[Dateneinträge]
☆ ☆ ☆ ☆ ☆

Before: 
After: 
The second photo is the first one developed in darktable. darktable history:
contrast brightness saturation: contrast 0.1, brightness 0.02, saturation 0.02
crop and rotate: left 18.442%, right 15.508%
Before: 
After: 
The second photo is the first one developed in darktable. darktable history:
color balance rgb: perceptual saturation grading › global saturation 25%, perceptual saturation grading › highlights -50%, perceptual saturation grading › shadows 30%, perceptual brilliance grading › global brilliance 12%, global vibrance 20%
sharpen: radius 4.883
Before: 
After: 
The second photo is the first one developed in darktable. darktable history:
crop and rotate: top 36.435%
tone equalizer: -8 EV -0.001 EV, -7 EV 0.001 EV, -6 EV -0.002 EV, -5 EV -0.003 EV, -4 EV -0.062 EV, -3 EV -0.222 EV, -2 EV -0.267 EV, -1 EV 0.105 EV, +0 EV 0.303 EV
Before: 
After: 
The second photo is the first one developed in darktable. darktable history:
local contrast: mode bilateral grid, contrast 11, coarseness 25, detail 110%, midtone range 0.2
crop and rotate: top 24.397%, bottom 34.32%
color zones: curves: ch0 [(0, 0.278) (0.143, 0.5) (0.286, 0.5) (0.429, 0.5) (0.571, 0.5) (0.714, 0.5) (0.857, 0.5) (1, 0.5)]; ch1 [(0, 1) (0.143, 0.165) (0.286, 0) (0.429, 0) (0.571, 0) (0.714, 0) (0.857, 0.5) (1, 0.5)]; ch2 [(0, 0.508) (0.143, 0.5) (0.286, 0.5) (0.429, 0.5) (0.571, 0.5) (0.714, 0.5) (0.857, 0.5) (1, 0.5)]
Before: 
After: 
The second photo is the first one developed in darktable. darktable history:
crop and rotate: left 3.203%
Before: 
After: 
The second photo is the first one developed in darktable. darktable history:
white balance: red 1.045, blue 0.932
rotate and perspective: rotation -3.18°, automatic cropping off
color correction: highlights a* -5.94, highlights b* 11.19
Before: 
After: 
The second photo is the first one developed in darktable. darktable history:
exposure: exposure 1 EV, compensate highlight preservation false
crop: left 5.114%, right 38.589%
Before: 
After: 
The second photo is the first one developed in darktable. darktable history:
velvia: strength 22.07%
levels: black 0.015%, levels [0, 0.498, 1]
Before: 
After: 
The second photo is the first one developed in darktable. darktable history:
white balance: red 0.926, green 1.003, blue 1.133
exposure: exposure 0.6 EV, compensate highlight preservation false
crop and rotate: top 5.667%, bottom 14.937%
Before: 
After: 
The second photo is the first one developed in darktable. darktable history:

☆ ☆ ☆ ☆ ☆

Aufgabenstellung: Wandle die Zeilen vom Anfang bis einschließlich der Zeile mit „sharpen: radius 4.883“ in eine Markdown-Tabelle mit den Spalten „Nummer“ und „Zeile“ um. Leerzeilen lässt du dabei weg.

Lösung:
| Nummer | Zeile |
|---|---|
| 1 | Before:  |
| 2 | After:  |
| 3 | The second photo is the first one developed in darktable. darktable history: |
| 4 | contrast brightness saturation: contrast 0.1, brightness 0.02, saturation 0.02 |
| 5 | crop and rotate: left 18.442%, right 15.508% |
| 6 | Before:  |
| 7 | After:  |
| 8 | The second photo is the first one developed in darktable. darktable history: |
| 9 | color balance rgb: perceptual saturation grading › global saturation 25%, perceptual saturation grading › highlights -50%, perceptual saturation grading › shadows 30%, perceptual brilliance grading › global brilliance 12%, global vibrance 20% |
| 10 | sharpen: radius 4.883 |